For literary authors, LC's practice has been to link the AACR II names to the numbers derived from AACR I names. For example, Hsiao, Hung, 1911-1942, the AACR II name, classed in PL2740.N3, the number derived from the AACR I name, Chang, Nai-ying, 1911-1942. The Pinyin format for the author will become Xiao, Hong. Shall the author be retained in PL2740.N3, or reclassed according to the Pinyin form?
Commentaries on individual persons or works are supposed to class with the original call numbers (F570), which in most cases, are based on Wade-Giles. If we freeze the old numbers, we have to establish new numbers based on the Pinyin forms for authors and works before we can proceed to catalog any commentary works.
We understand that LC has been looking for a new shelflisting procedure, which will be very different from the current practice. We would like to know to what extent that will impact the call numbers. If we carry out the Pinyin conversion task ahead of the new shelflisting procedure, we certainly will suffer another major setback in the Pinyin-based call numbers. We can not afford to keep on abandoning and changing our call numbers every so often.
At the time when library budget and cataloging staff are facing deep cuts throughout the U.S. libraries (LC included), we certainly can not afford to do everything we want to do at the same time. We have to sort out our priorities and plan very carefully and wisely on how to allocate our limited resources.
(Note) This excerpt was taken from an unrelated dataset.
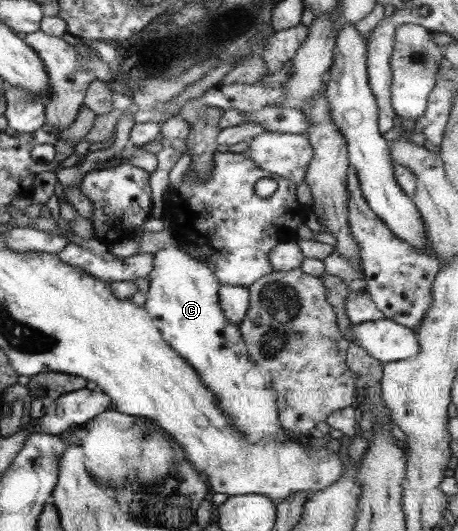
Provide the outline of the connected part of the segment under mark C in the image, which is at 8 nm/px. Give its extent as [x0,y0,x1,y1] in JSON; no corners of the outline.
[143,242,289,442]

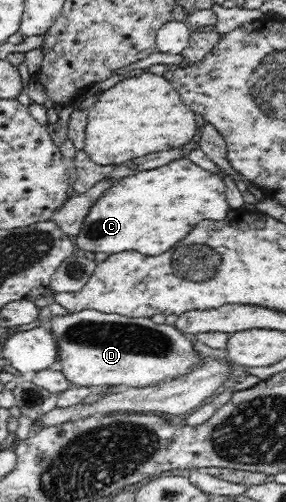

In an April 3rd E-mail to Philip Melzer, the Chairperson of CEAL Technical Processing Committee, Mr. Eugene Wu, the Librarian of Harvard-Yenching Library, listed several top priorities facing the U.S. East Asian libraries today. They are: retrospective conversion, CJK local OPAC system, CJK characters in the Name Authority File. I can add another one: integrated library online system capable of handling CJK scripts.
The National Library of Australia is to be complimented for its commitment and professionalism as evident in its fine statements about Pinyin syllable linkage and its conversion of all its Chinese bibliographic records to Pinyin form. If there is any lesson to be learned, I believe that is: Say only what you can deliver, and deliver what you have already said.